### [Instruction]
Before you return the lines below, strip out any images and keep every word as written.

### [Data for analysis]
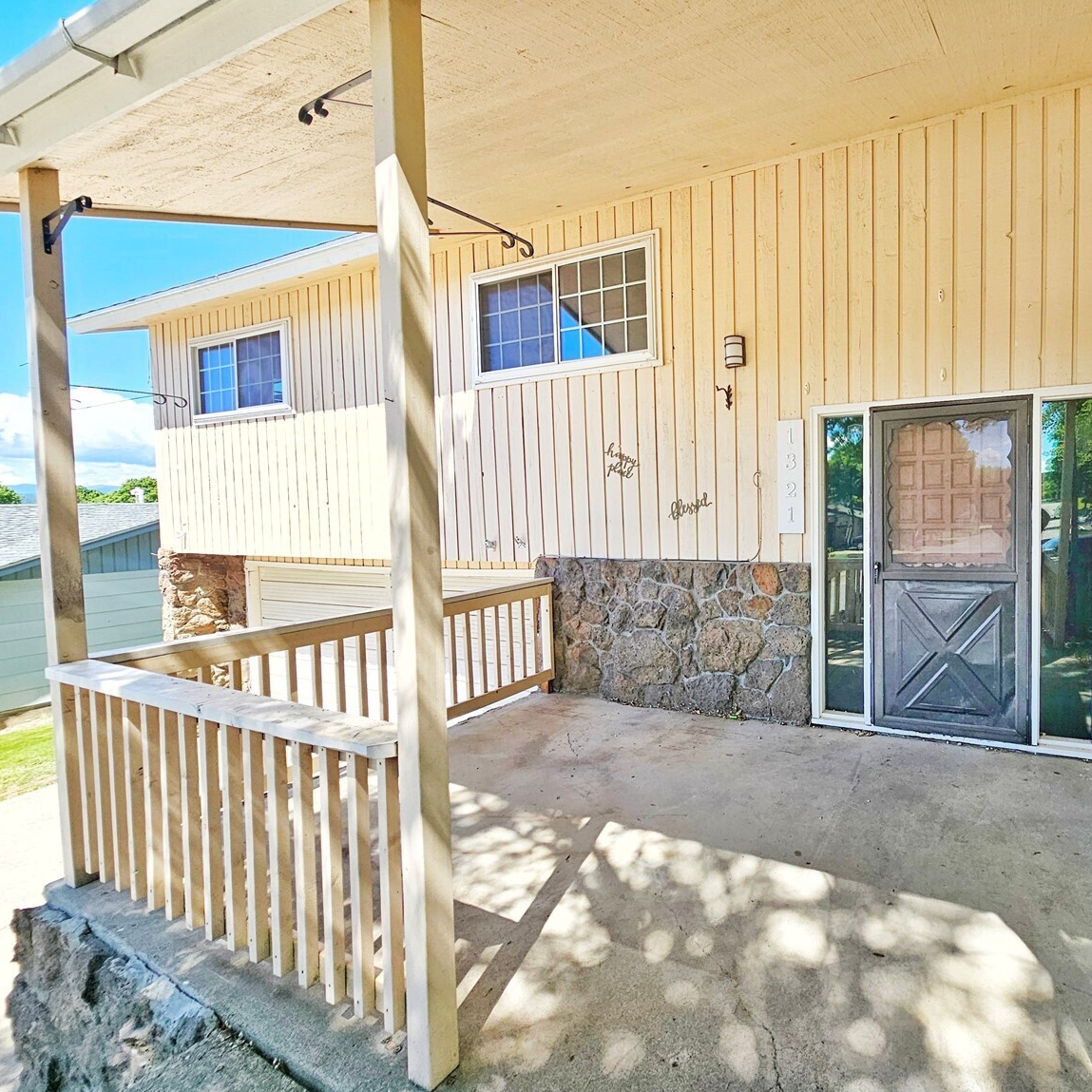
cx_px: 741
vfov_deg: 87.4
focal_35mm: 16
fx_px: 571
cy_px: 523
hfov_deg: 83.9
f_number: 2.2
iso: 50
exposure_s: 1/897
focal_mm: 2.2
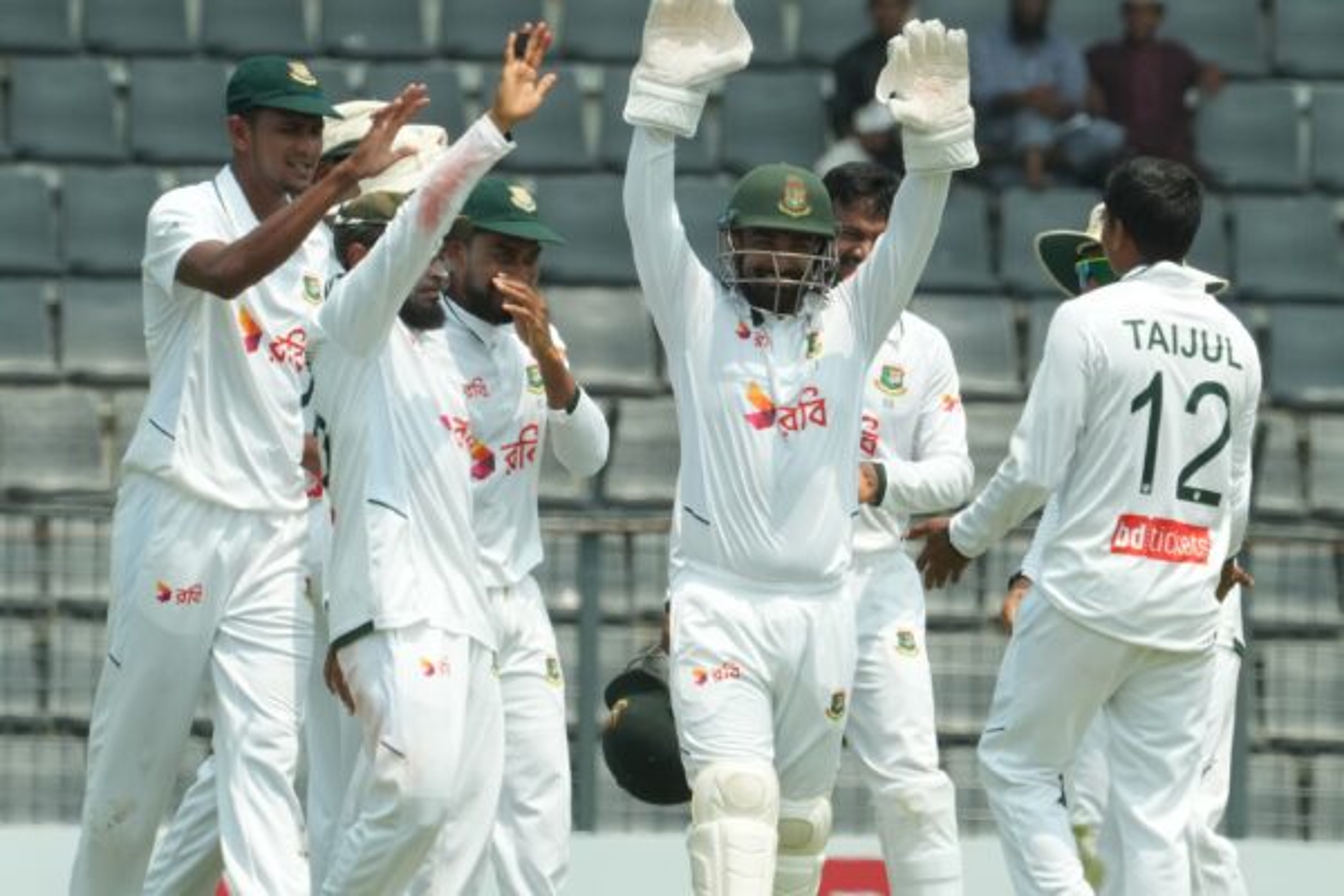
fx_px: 25534
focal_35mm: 684
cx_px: 672
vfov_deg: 2.0
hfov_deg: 3.0
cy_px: 448
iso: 640
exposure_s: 1/1600
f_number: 8
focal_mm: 456
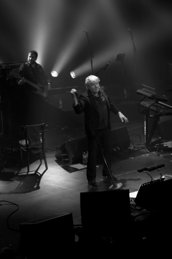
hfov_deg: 13.0
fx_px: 754
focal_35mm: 105
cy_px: 130
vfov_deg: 19.5
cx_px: 86
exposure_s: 1/80
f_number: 2.8
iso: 1400
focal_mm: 70
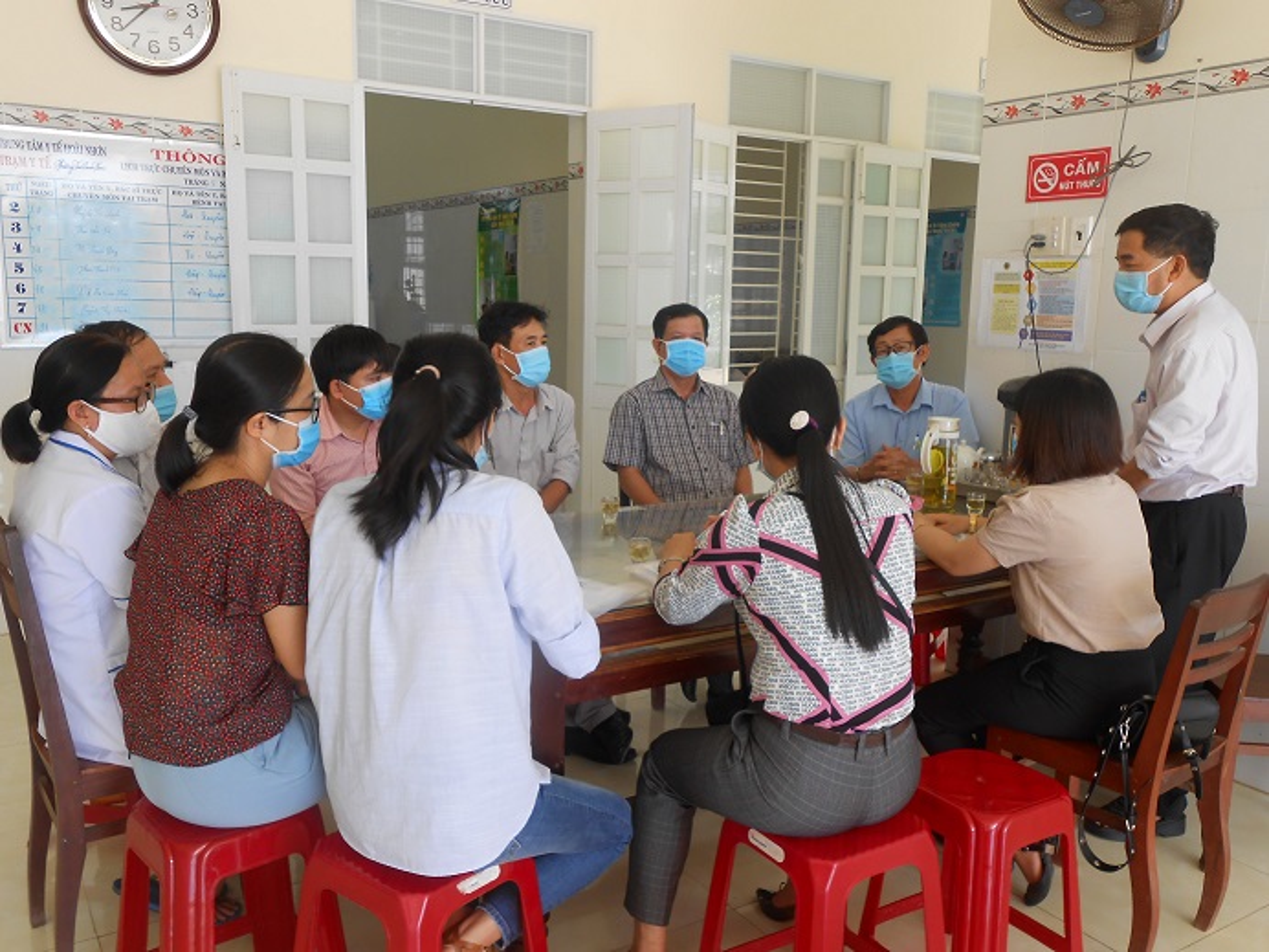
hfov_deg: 60.0
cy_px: 476
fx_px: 1100
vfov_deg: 46.8
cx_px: 634
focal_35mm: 30
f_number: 3.8
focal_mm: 5.3
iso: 80
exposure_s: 1/40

### [Response to the exercise]
cx_px: 741
vfov_deg: 87.4
focal_35mm: 16
fx_px: 571
cy_px: 523
hfov_deg: 83.9
f_number: 2.2
iso: 50
exposure_s: 1/897
focal_mm: 2.2
fx_px: 25534
focal_35mm: 684
cx_px: 672
vfov_deg: 2.0
hfov_deg: 3.0
cy_px: 448
iso: 640
exposure_s: 1/1600
f_number: 8
focal_mm: 456
hfov_deg: 13.0
fx_px: 754
focal_35mm: 105
cy_px: 130
vfov_deg: 19.5
cx_px: 86
exposure_s: 1/80
f_number: 2.8
iso: 1400
focal_mm: 70
hfov_deg: 60.0
cy_px: 476
fx_px: 1100
vfov_deg: 46.8
cx_px: 634
focal_35mm: 30
f_number: 3.8
focal_mm: 5.3
iso: 80
exposure_s: 1/40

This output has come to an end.